Once you've got phonetic equivalences, you can use a variety of heuristics to minimise the difference between them. For poetry, you probably need to excessively emphasise the weight of terminations - rhyming mostly depends on word endings. You may want alliterative runs for poetry, too - a different weighting would probably be needed for euphonious alliteration.

I'd join one of the free online university courses on NLP - there are several, currently. Much better grounding in modern techniques for parsing language. :)

JezC

Posted 2014-08-16T04:57:54.737

Reputation: 550

You can use string comparison among strings of the same length and allow for one (or two) unmatching characters.

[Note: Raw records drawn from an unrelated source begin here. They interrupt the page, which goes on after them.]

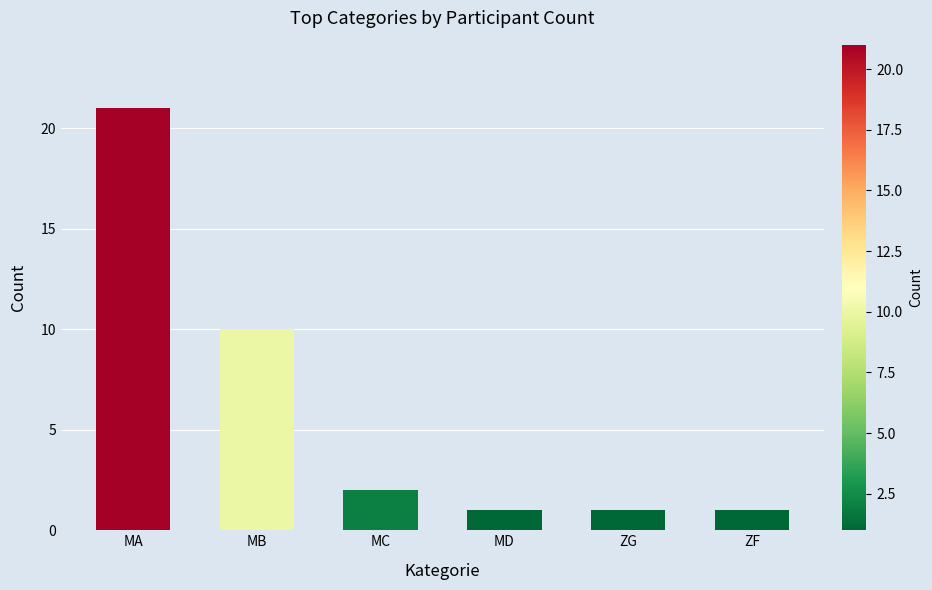

Reading right to left, extract all data points from this chart.

1	1	1	2	10	21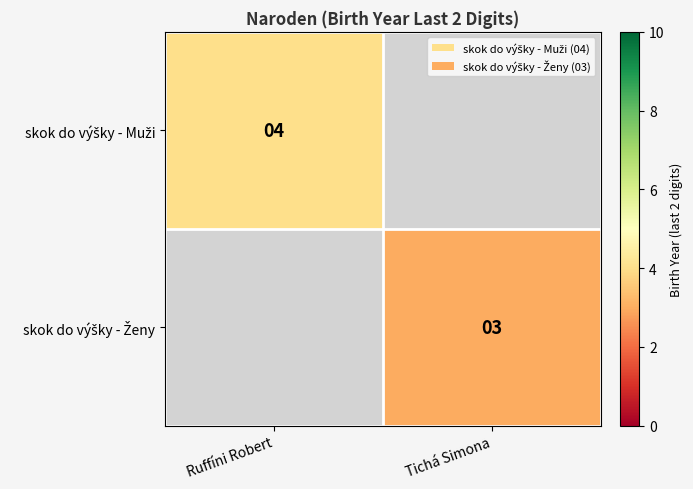

How many positive values does the skok do výšky - Ženy series have?

1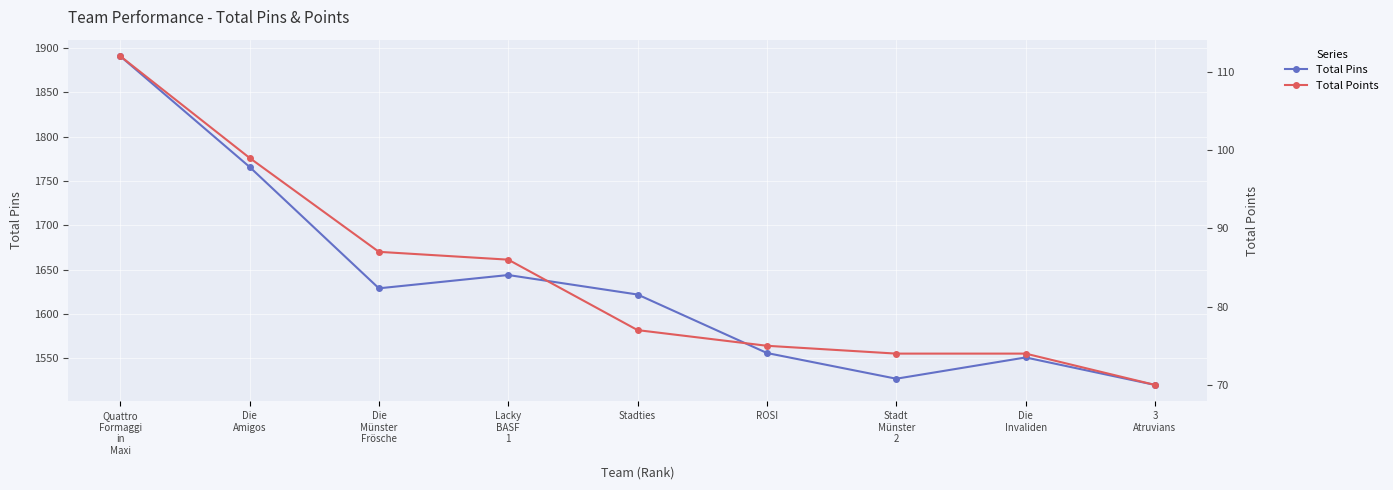

Which series changed the most between Quattro
Formaggi
in
Maxi and Lacky
BASF
1?

Total Pins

By looking at your website, though, I'd suggest to map the words by their phonetic representation and then search into them, treating the strings like characters arrays and starting the comparison from the back.

To build over your example: near -> \'nir\ pear -> \'per\ dear -> \'dir\ rear -> \'rir\ or \'rer\ here -> \'hir\

(I'm ripping off the Merriam-Webster online for the phonetic notation, here)

The mapping, I'm afraid, should be done as a look-up table and can't be compiled, because English doesn't have very strong pronunciation rules...

Anyway, once you mapped your words, you can compare their last phoneme: in this case, you may want to look for words that end in "ir\" (which would exclude "pear", in this case).

This method doesn't look terribly efficient: if I could use some disk space, I'd save the searches for future reference: so when a second use looks for all the words which rhyme to "near", the application just loads the saved search -since dictionaries usually don't evolve too fast.

Lorenzo Zanetti

Posted 2014-08-16T04:57:54.737

Reputation: 1